*** 原文 ***

专栏名称: 小白学视觉

本公众号主要介绍机器视觉基础知识和新闻，以及在学习机器视觉时遇到的各种纠结和坑的心路历程。

使用 YOLO 进行自定义对象检测

小白学视觉 · 公众号 · · 2024-05-04 10:05

正文

点击上方 “ 小白学视觉 ”，选择加" 星标 "或“ 置顶 ”

重磅干货，第一时间送达

我们知道我们可以专门检测一些对象。那么我们如何训练系统检测自定义对象呢？让我们一步一步来。

1. 创建数据集

机器是通过数据集学习的。数据集必须包含图像和标签。例如，让我的目标是创建一个检测坦克的系统。

我准备了从网上下载的坦克图片。然后我们需要使用第三方工具对图像进行标记，例如；LabelImg、MakeSense 等。我们将在此示例中使用 MakeSense，可以在此处访问它：https://www.makesense.ai/

上传完所有图片后，点击 Object Detection 选择。你会看到你上传的照片。你需要标记对象的区域。

我们标记了对象的区域。（如果图像有很多对象，则必须标记所有对象。）然后查看页面右侧的“标签”。

单击加号图标并在那里输入对象的名称。

现在我们的数据集准备好了！让我们下载数据集。

准备的数据集如上图。

2. 使用 Colab 进行训练

我们将使用 Google Colab 进行训练。

什么是 Colab？

Colaboratory，简称“Colab”，是谷歌研究院的一款产品。Colab 允许任何人通过浏览器编写和执行任意 python 代码，特别适合机器学习、数据分析和教育。

GPU 训练比 CPU 训练更快。

按照以下步骤进行训练

打开 Google Drive，创建一个名为“yolov3”的文件夹
将你的数据集上传为“images.zip”
从此处链接下载训练文件“Train_YoloV3.ipynb” ：https://github.com/turgay2317/yolov3-training-files
打开 Colab：https://colab.research.google.com/
选择“上传”选项卡，并选择下载训练文件“Train_YoloV3.ipynb”

上传过程结束后，你会遇到如下页面。

该文件应用了这些步骤； 检查 Nvidia GPU，安装 Google Drive，克隆和编译 DarkNet，为标签创建 obj.names 文件，从 images.zip 中提取图像，开始训练

训练结束后可以查看Google Drive/yolov3目录下的权重文件。

我们将使用权重文件。下载它。

3. 准备所有检测文件

我们将使用这些文件：

yolov3_training_last.weights -> 训练文件
coco.names -> 包含特定对象的标签
yolo_object_detection.py -> 使用 OpenCV 进行对象检测
yolov3_testing.cfg -> 一些配置

你可以从这里下载其他文件：https://github.com/turgay2317/yolov3-training-files

4. 运行自定义对象检测

不要忘记安装 OpenCV 和所需的库。然后运行“yolo_object_detection.py”文件！

import cv2
import numpy as np
import glob
import random

net = cv2.dnn.readNet("yolov3_training_last.weights", "yolov3_testing.cfg")

classes = ["Tank"]

images_path = glob.glob(r"tests/*.jpeg")


layer_names = net.getLayerNames()
output_layers = [layer_names[i - 1] for i in net.getUnconnectedOutLayers()]
colors = np.random.uniform(0, 255, size=(len(classes), 3))

*** 所给数据 ***

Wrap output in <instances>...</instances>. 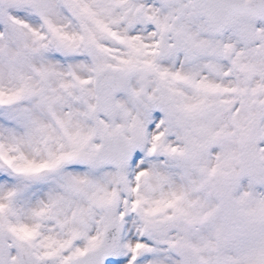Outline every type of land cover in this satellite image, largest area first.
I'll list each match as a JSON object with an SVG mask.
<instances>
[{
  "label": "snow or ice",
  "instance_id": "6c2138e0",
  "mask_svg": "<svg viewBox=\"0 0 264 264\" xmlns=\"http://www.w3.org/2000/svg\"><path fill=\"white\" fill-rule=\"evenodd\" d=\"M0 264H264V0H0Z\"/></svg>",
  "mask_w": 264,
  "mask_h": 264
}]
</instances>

***

> **练习任务**
A. 根据 YOLO 自定义对象检测一文，判断下列说法是否与原文相符，每项答"是"或"否"，并原样引用起决定作用的原文语句：(i) 标注图像时，如果一张图里有多个对象，只需标记其中一个；(ii) 训练结束后，权重文件可以在 Google Drive 的 yolov3 目录下查看；(iii) 上传到 Google Drive 的数据集应命名为"images.zip"。
B. 从 YOLO 自定义对象检测一文的最后一行之后往下续写。

> **参考答案**
A.
(i) 否。"如果图像有很多对象，则必须标记所有对象。"
(ii) 是。"训练结束后可以查看Google Drive/yolov3目录下的权重文件。"
(iii) 是。"将你的数据集上传为"images.zip""

B.
random.shuffle(images_path)


for img_path in images_path:
    # Loading image
    img = cv2.imread(img_path)
    img = cv2.resize(img, None, fx=0.4, fy=0.4)
    height, width, channels = img.shape

    # Detecting objects
    blob = cv2.dnn.blobFromImage(img, 0.00392, (416, 416




    
), (0, 0, 0), True, crop=False)

    net.setInput(blob)
    outs = net.forward(output_layers)

    # Showing informations on the screen
    class_ids = []
    confidences = []
    boxes = []
    for out in outs:
        for detection in out:
            scores = detection[5:]
            class_id = np.argmax(scores)
            confidence = scores[class_id]
            if confidence > 0.3:
                # Object detected
                print(class_id)
                center_x = int(detection[0] * width)
                center_y = int(detection[1] * height)
                w = int(detection[2] * width)
                h = int(detection[3] * height)

                # Rectangle coordinates
                x = int(center_x - w / 2)
                y = int(center_y - h / 2)

                boxes.append([x, y, w, h])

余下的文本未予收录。